The participation of Andrej Babiš, former prime minister and ANO party leader, at a conservative conference in Budapest, will be addressed at the ALDE congress, attended by Liberals and Democrats from across Europe, in Stockholm this week.
Babiš attended the Conservative Political Action Conference (CAPC) in Budapest at the start of May, where he was presented as a “conservative leader”.
His attendance at an event, joined by Hungarian Prime Minister Viktor Orbán and other like-minded politicians, sparked criticism from his liberal allies, who questioned his commitment to the principles of the Renew Europe group and the pan-European liberal party ALDE.
“The issue has been raised by some members, and it will be mainly discussed at the ALDE Congress,” a Renew Europe group spokesperson told EURACTIV.
“We are following the situation closely,” the spokesperson added.
This was confirmed by EU Parliament Vice-President, Czech MEP Dita Charanzová.
“I can confirm that some delegations are interested in Mr Babis’ participation in the Conservative conference in Budapest and want to discuss it at the ALDE congress in Stockholm,” she told EURACTIV.cz.
Since ANO joined the ALDE liberal group in 2014, several politicians, such as former European Commissioner Pavel Telička and Czech diplomat Petr Ježek, left the Czech party, saying it was no longer liberal.
Charanzová, who became ALDE’s vice-president in 2018, is not an official member of ANO, even though she was the lead candidate in the 2019 EU elections. It is still unclear whether she will run in the upcoming 2024 elections.

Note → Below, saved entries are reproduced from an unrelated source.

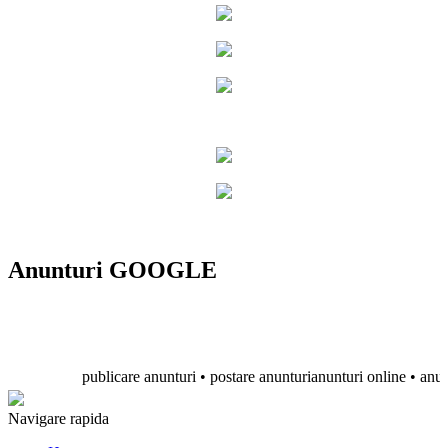
Anunturi GOOGLE
publicare anunturi • postare anunturianunturi online • anunturi 
Navigare rapida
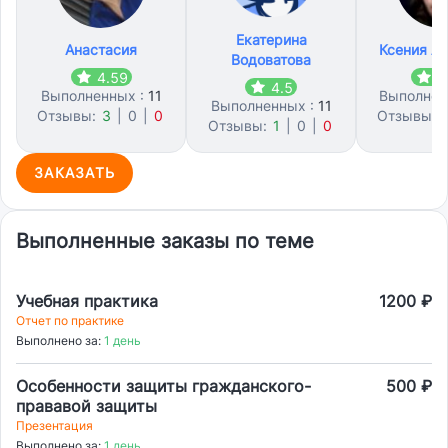
Екатерина
Анастасия
Ксения А
Водоватова
4.59
4
4.5
Выполненных :
11
Выполнен
Выполненных :
11
Отзывы:
3
|
0
|
0
Отзывы:
Отзывы:
1
|
0
|
0
ЗАКАЗАТЬ
Выполненные заказы по теме
Учебная практика
1200 ₽
Отчет по практике
Выполнено за:
1 день
Особенности защиты гражданского-
500 ₽
прававой защиты
Презентация
Выполнено за:
1 день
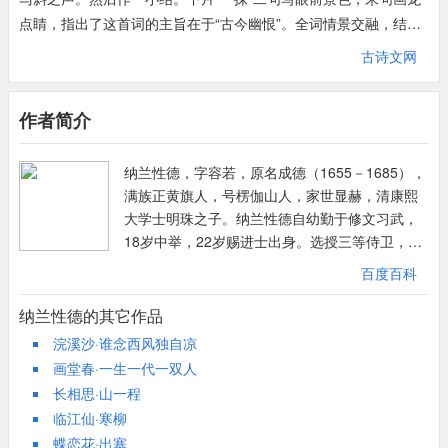
点睛，指出了这首词的主旨在于“古今幽恨”。全词情景交融，结尾
处更是点明主旨，加强语意，抒发情感。“身向云山那畔行”，起句
古诗文网
点明此行之目的地，很容易联想起同是纳兰的“山一程，水一程，
身向榆关那畔行”。“北风吹断马斜声。”“北风”言明时节为秋，亦
作者简介
称“秋声”。唐苏颋《汾上惊秋》有：“北风吹白云，万里渡河汾。心
绪逢摇落，秋声不可闻”。边地北风，从来都音声肃杀，听了这肃
纳兰性德，字容若，原名成德（1655－1685），
杀之声，只会使人愁绪纷乱，心情悲伤。而纳兰在此处云“北风吹
满族正黄旗人，号楞伽山人，家世显赫，清康熙
断马斜声”。听闻如此强劲，如此凛冽的北风，作者心境若何，可
大学士明珠之子。纳兰性德自幼勤于修文习武，
想而知。难怪他会感慨“深秋远塞若为情”。“一抹晚烟荒戍垒，半竿
18岁中举，22岁赐进士出身。选授三等侍卫，后
斜日旧关城”以简古疏墨之笔勾勒了一幅充满萧索之气的战地风光
晋为一等，扈从于康熙身边。辑有《全唐诗选》
侧面。晚烟一抹，袅然升起，飘荡于天际，营垒荒凉而萧瑟；时至
百度百科
和《词韵正略》。词集《侧帽集》问世，时年仅
黄昏，落日半斜，没于旗杆，而关城依旧。词中的寥廓的意境不禁
24岁。另有《饮水词》、《通志堂集》。擅书
纳兰性德的其它作品
让人想起王维的“大漠孤烟直，长河落日圆”以及范仲淹的“千嶂里，
法，精于书画鉴赏。纳兰性德性澹泊，视功名权
浣溪沙·谁念西风独自凉
长烟落日孤城闭”。故而张草纫在《纳兰词笺注》前言中言，纳兰
势如敝屣，视相府长子、御前侍卫的地位为难以
画堂春·一生一代一双人
的边塞词“写得精劲深雄，可以说是填补了词作品上的一个空白
解脱的束缚。纳兰性德在清初词坛上独树一帜，
长相思·山一程
点”。然而平心而论，无论是“一抹晚烟荒戍垒，半竿斜日旧关
词风格近李煜，有清李后主之称。所写词清丽婉
临江仙·寒柳
城”、“万帐穹庐人醉，星影要摇欲坠”，还是“山一程、水一程，身
约，哀感顽艳，格高韵远，独具特色。
蝶恋花·出塞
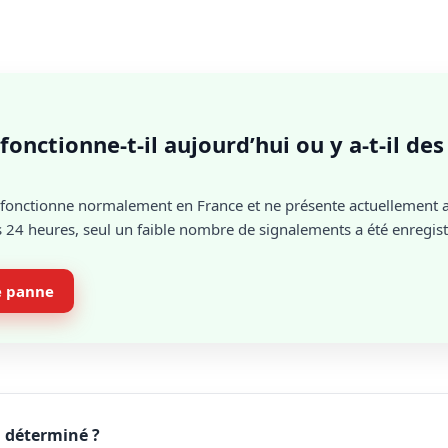
fonctionne-t-il aujourd’hui ou y a-t-il de
fonctionne normalement en France et ne présente actuellement 
 24 heures, seul un faible nombre de signalements a été enregistr
e panne
l déterminé ?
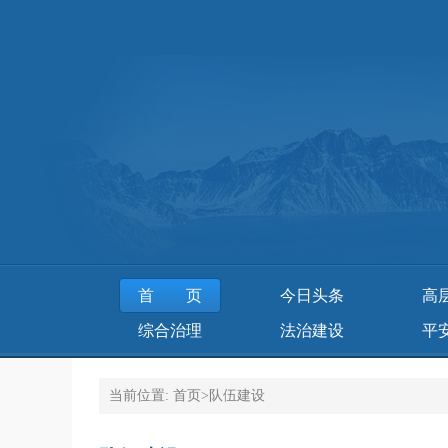
首页
今日头条
高
综合治理
法治建设
平
当前位置:
首页
>
队伍建设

Babiš and the leadership of the ANO party in the Czech Republic describe their political style as “liberal conservatism”. They are, for example, very critical towards the European Green Deal and EU climate agenda in general, contrary to Renew Europe and ALDE party, which promote ambitious climate policy at the EU level.
Asked whether ANO’s position clashes with Renew Europe views, the group spokesperson said, “This is not rare that some delegations take some individual stances“.
“It does not change our line as a group,” the spokesperson added.